══ TEXT EXCERPT
As part of a broader organisational restructure, data networking research at Swinburne University of Technology has moved from the Centre for Advanced Internet Architecture (CAIA) to the Internet For Things (I4T) Research Lab.

Although CAIA no longer exists, this website reflects CAIA's activities and outputs between March 2002 and February 2017, and is being maintained as a service to the broader data networking research community.

Five New TCP Congestion Control Algorithms for FreeBSD - 5CC

Overview

Correctly functioning congestion control (CC) is crucial to the efficient operation of the Internet and IP networks in general. CC dynamically balances a flow's throughput against the inferred impact on the network, lowering throughput to protect the network as required.

The FreeBSD operating system's TCP stack currently utilises the defacto standard NewReno loss-based CC algorithm, which has known problems coping with many aspects of modern data networks like lossy or large bandwidth/delay paths. There is significant and ongoing work both in the research community and industry to address CC related problems, with a particular focus on TCP because of its ubiquitous deployment and use.
════
══ STORED RECORDS
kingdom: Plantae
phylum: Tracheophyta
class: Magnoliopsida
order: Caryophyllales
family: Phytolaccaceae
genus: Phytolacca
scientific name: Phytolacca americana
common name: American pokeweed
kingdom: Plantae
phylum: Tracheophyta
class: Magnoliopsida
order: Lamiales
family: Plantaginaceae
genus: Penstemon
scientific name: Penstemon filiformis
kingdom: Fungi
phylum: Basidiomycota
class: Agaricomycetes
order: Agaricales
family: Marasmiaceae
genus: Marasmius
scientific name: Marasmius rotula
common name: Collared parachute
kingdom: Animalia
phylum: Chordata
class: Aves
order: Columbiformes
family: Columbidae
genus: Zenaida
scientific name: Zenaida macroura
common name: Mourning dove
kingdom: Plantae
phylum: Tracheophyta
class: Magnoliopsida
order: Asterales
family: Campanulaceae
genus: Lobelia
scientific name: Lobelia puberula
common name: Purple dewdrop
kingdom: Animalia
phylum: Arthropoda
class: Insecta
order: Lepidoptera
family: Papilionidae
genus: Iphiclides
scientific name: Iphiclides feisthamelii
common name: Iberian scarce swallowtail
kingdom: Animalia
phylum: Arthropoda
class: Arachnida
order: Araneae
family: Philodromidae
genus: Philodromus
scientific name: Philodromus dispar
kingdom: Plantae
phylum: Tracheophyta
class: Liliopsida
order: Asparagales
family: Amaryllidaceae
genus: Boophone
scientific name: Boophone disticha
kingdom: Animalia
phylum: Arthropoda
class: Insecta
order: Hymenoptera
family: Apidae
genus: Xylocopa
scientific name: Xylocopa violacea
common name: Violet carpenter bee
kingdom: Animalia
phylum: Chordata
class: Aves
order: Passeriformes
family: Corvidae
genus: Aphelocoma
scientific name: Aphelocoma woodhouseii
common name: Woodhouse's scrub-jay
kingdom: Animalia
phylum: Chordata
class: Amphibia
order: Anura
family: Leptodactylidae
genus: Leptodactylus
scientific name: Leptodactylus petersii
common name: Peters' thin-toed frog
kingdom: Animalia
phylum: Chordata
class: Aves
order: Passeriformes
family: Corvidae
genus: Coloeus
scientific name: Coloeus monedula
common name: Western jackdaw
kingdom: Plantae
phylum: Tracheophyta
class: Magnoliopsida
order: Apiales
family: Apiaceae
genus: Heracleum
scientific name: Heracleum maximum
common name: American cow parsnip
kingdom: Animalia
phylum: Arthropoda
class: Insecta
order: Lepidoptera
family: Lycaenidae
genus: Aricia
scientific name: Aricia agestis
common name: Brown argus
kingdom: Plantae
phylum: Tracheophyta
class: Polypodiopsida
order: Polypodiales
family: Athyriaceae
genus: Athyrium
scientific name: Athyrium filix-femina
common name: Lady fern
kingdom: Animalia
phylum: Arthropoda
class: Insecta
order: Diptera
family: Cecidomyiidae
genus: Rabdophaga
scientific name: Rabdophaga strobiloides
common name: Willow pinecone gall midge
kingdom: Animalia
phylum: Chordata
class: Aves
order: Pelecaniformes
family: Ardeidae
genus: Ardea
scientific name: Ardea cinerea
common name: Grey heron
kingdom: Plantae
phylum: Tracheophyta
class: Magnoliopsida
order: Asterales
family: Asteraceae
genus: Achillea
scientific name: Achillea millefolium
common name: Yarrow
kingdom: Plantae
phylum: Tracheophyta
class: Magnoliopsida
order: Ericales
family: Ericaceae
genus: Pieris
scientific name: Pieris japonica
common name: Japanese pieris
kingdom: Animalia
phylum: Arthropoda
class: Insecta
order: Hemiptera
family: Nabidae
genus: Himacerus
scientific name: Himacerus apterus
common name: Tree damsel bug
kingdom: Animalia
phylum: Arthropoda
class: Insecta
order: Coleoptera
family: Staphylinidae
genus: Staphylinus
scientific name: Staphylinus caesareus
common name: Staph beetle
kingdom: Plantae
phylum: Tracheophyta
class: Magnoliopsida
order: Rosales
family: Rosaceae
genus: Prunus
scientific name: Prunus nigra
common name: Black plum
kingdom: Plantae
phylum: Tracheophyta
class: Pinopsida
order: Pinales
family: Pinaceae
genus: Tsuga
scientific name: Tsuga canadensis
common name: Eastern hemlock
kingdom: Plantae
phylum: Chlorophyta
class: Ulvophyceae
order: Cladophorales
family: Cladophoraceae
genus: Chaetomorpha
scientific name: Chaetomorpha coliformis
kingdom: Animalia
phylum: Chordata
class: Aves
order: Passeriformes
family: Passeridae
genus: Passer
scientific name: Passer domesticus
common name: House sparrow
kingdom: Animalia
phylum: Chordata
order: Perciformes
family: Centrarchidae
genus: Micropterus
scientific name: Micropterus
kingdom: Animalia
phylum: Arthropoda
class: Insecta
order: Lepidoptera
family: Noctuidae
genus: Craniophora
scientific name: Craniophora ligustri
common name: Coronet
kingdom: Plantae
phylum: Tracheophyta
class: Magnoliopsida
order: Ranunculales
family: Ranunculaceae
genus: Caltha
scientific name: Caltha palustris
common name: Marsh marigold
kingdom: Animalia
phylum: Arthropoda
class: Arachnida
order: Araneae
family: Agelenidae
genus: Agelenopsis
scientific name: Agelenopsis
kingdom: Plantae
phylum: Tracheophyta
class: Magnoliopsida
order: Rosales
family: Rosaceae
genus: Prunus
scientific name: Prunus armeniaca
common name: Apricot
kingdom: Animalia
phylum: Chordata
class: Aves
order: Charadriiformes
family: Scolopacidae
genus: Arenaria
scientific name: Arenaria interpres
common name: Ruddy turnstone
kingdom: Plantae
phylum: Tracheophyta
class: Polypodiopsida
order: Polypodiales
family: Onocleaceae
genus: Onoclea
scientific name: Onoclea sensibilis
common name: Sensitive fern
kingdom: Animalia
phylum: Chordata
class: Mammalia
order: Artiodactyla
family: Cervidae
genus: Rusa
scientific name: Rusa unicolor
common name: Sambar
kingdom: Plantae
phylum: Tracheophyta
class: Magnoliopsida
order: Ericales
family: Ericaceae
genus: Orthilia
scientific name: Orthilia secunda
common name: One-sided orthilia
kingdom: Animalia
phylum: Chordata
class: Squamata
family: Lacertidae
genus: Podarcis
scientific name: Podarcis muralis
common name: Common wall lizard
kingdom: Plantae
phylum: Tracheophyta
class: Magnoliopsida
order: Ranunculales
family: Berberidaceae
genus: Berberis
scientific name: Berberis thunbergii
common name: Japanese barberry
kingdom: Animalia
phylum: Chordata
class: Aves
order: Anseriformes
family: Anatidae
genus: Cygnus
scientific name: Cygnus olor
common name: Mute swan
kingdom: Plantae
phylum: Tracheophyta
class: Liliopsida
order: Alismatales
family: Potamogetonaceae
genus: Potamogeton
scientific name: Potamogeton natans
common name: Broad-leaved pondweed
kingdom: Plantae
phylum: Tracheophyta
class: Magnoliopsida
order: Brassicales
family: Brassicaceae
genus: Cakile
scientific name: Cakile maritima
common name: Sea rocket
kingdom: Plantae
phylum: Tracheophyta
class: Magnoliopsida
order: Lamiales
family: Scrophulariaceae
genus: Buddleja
════
## PROMPT A
From the congestion control page, list every organization or research group it names.
## PROMPT B
Rewrite part of the congestion control page with "CUBIC" in place of "NewReno". Begin at the words "The FreeBSD operating" and stop after "deployment and use.".
## PROMPT C
Resume the congestion control page from the end of its last sentence.

## REPLY A
Swinburne University of Technology
Centre for Advanced Internet Architecture (CAIA)
Internet For Things (I4T) Research Lab

## REPLY B
The FreeBSD operating system's TCP stack currently utilises the defacto standard CUBIC loss-based CC algorithm, which has known problems coping with many aspects of modern data networks like lossy or large bandwidth/delay paths. There is significant and ongoing work both in the research community and industry to address CC related problems, with a particular focus on TCP because of its ubiquitous deployment and use.

## REPLY C
CAIA's ongoing work with FreeBSD's TCP stack and congestion control implementation has progressively matured. This project aims to refine our prototypes and integrate them into FreeBSD.

Project Goals

  • Integrate support for modularised congestion control algorithms into the kernel.
  • Integrate the Khelp framework into the kernel.
  • Add the Enhanced Round Trip Time (ERTT) Khelp module to allow support for delay-based congestion control algorithms.
  • Add modular implementations of the existing NewReno and five new congestion control algorithms - CUBIC, HTCP, Vegas, HD and CHD.
  • Characterise and compare the performance of the new modularised TCP stack running NewReno against the existing unmodularised TCP stack.

Schedule

The project has concluded.

Program Members

freebsd foundation logo

This project has been funded by a grant from the FreeBSD Foundation.

Last Updated: Wednesday 13-Apr-2011 09:20:14 AEST | Maintained by: Lawrence Stewart ([email protected]) | Authorised by: Grenville Armitage ([email protected])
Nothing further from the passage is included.